### What to produce
Please return each of the entries below exactly as they appear.

(Stored data entries)
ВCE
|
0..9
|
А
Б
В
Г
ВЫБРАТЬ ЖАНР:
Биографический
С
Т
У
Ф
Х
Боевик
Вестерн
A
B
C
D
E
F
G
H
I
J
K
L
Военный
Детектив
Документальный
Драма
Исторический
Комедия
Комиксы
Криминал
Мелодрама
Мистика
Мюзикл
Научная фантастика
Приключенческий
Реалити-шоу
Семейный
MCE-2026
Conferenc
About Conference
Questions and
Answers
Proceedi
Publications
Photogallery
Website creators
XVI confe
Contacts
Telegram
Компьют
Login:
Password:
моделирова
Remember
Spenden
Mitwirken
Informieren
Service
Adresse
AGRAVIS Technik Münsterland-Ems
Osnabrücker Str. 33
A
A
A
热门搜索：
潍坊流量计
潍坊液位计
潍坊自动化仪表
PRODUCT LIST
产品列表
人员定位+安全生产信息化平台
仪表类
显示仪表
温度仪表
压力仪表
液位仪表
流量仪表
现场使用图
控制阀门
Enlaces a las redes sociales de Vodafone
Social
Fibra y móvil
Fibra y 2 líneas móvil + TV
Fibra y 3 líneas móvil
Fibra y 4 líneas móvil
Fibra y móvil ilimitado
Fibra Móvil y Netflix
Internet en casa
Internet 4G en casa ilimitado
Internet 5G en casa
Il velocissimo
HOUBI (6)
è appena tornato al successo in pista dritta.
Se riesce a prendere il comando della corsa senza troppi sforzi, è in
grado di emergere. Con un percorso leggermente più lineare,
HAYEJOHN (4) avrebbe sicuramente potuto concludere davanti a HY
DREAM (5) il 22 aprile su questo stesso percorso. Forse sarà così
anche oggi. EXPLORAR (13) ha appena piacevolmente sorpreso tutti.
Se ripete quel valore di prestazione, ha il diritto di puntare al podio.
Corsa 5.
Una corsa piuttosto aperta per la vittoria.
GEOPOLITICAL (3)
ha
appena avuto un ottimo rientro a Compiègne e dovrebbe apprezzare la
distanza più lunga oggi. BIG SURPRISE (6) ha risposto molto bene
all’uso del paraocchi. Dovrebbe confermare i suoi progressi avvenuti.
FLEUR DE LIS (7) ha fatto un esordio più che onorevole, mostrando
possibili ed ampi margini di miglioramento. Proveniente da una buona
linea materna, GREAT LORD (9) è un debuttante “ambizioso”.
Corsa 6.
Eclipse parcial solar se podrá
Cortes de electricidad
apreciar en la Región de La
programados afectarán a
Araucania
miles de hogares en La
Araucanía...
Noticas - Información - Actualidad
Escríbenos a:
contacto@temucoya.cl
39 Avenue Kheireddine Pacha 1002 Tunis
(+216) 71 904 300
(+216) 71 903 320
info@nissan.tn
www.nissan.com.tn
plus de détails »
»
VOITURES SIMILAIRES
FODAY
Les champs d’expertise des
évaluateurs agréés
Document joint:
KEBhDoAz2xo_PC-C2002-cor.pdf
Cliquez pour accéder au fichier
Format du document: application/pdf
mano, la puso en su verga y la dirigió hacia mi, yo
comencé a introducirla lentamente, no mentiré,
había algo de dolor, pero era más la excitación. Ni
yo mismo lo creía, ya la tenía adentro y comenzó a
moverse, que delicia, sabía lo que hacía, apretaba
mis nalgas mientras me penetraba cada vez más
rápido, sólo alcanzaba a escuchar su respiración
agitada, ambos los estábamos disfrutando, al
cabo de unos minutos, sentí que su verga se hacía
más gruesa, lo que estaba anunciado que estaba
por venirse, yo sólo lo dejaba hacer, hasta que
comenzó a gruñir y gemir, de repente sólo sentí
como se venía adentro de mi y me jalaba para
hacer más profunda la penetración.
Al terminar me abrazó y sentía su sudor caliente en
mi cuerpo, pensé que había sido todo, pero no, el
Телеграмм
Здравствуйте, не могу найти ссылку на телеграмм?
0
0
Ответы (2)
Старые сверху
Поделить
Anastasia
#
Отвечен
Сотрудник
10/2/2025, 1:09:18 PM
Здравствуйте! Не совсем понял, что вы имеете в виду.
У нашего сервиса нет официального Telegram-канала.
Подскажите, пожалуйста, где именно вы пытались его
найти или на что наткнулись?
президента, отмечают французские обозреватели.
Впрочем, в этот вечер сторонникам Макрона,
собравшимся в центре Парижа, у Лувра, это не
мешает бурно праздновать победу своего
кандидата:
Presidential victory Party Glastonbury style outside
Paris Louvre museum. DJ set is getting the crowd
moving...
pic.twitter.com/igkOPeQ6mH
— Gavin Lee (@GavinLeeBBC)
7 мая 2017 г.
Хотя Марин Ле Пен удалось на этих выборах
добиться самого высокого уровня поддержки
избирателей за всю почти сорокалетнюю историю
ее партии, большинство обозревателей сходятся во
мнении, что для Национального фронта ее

### Completed task
ВCE
|
0..9
|
А
Б
В
Г
ВЫБРАТЬ ЖАНР:
Биографический
С
Т
У
Ф
Х
Боевик
Вестерн
A
B
C
D
E
F
G
H
I
J
K
L
Военный
Детектив
Документальный
Драма
Исторический
Комедия
Комиксы
Криминал
Мелодрама
Мистика
Мюзикл
Научная фантастика
Приключенческий
Реалити-шоу
Семейный
MCE-2026
Conferenc
About Conference
Questions and
Answers
Proceedi
Publications
Photogallery
Website creators
XVI confe
Contacts
Telegram
Компьют
Login:
Password:
моделирова
Remember
Spenden
Mitwirken
Informieren
Service
Adresse
AGRAVIS Technik Münsterland-Ems
Osnabrücker Str. 33
A
A
A
热门搜索：
潍坊流量计
潍坊液位计
潍坊自动化仪表
PRODUCT LIST
产品列表
人员定位+安全生产信息化平台
仪表类
显示仪表
温度仪表
压力仪表
液位仪表
流量仪表
现场使用图
控制阀门
Enlaces a las redes sociales de Vodafone
Social
Fibra y móvil
Fibra y 2 líneas móvil + TV
Fibra y 3 líneas móvil
Fibra y 4 líneas móvil
Fibra y móvil ilimitado
Fibra Móvil y Netflix
Internet en casa
Internet 4G en casa ilimitado
Internet 5G en casa
Il velocissimo
HOUBI (6)
è appena tornato al successo in pista dritta.
Se riesce a prendere il comando della corsa senza troppi sforzi, è in
grado di emergere. Con un percorso leggermente più lineare,
HAYEJOHN (4) avrebbe sicuramente potuto concludere davanti a HY
DREAM (5) il 22 aprile su questo stesso percorso. Forse sarà così
anche oggi. EXPLORAR (13) ha appena piacevolmente sorpreso tutti.
Se ripete quel valore di prestazione, ha il diritto di puntare al podio.
Corsa 5.
Una corsa piuttosto aperta per la vittoria.
GEOPOLITICAL (3)
ha
appena avuto un ottimo rientro a Compiègne e dovrebbe apprezzare la
distanza più lunga oggi. BIG SURPRISE (6) ha risposto molto bene
all’uso del paraocchi. Dovrebbe confermare i suoi progressi avvenuti.
FLEUR DE LIS (7) ha fatto un esordio più che onorevole, mostrando
possibili ed ampi margini di miglioramento. Proveniente da una buona
linea materna, GREAT LORD (9) è un debuttante “ambizioso”.
Corsa 6.
Eclipse parcial solar se podrá
Cortes de electricidad
apreciar en la Región de La
programados afectarán a
Araucania
miles de hogares en La
Araucanía...
Noticas - Información - Actualidad
Escríbenos a:
contacto@temucoya.cl
39 Avenue Kheireddine Pacha 1002 Tunis
(+216) 71 904 300
(+216) 71 903 320
info@nissan.tn
www.nissan.com.tn
plus de détails »
»
VOITURES SIMILAIRES
FODAY
Les champs d’expertise des
évaluateurs agréés
Document joint:
KEBhDoAz2xo_PC-C2002-cor.pdf
Cliquez pour accéder au fichier
Format du document: application/pdf
mano, la puso en su verga y la dirigió hacia mi, yo
comencé a introducirla lentamente, no mentiré,
había algo de dolor, pero era más la excitación. Ni
yo mismo lo creía, ya la tenía adentro y comenzó a
moverse, que delicia, sabía lo que hacía, apretaba
mis nalgas mientras me penetraba cada vez más
rápido, sólo alcanzaba a escuchar su respiración
agitada, ambos los estábamos disfrutando, al
cabo de unos minutos, sentí que su verga se hacía
más gruesa, lo que estaba anunciado que estaba
por venirse, yo sólo lo dejaba hacer, hasta que
comenzó a gruñir y gemir, de repente sólo sentí
como se venía adentro de mi y me jalaba para
hacer más profunda la penetración.
Al terminar me abrazó y sentía su sudor caliente en
mi cuerpo, pensé que había sido todo, pero no, el
Телеграмм
Здравствуйте, не могу найти ссылку на телеграмм?
0
0
Ответы (2)
Старые сверху
Поделить
Anastasia
#
Отвечен
Сотрудник
10/2/2025, 1:09:18 PM
Здравствуйте! Не совсем понял, что вы имеете в виду.
У нашего сервиса нет официального Telegram-канала.
Подскажите, пожалуйста, где именно вы пытались его
найти или на что наткнулись?
президента, отмечают французские обозреватели.
Впрочем, в этот вечер сторонникам Макрона,
собравшимся в центре Парижа, у Лувра, это не
мешает бурно праздновать победу своего
кандидата:
Presidential victory Party Glastonbury style outside
Paris Louvre museum. DJ set is getting the crowd
moving...
pic.twitter.com/igkOPeQ6mH
— Gavin Lee (@GavinLeeBBC)
7 мая 2017 г.
Хотя Марин Ле Пен удалось на этих выборах
добиться самого высокого уровня поддержки
избирателей за всю почти сорокалетнюю историю
ее партии, большинство обозревателей сходятся во
мнении, что для Национального фронта ее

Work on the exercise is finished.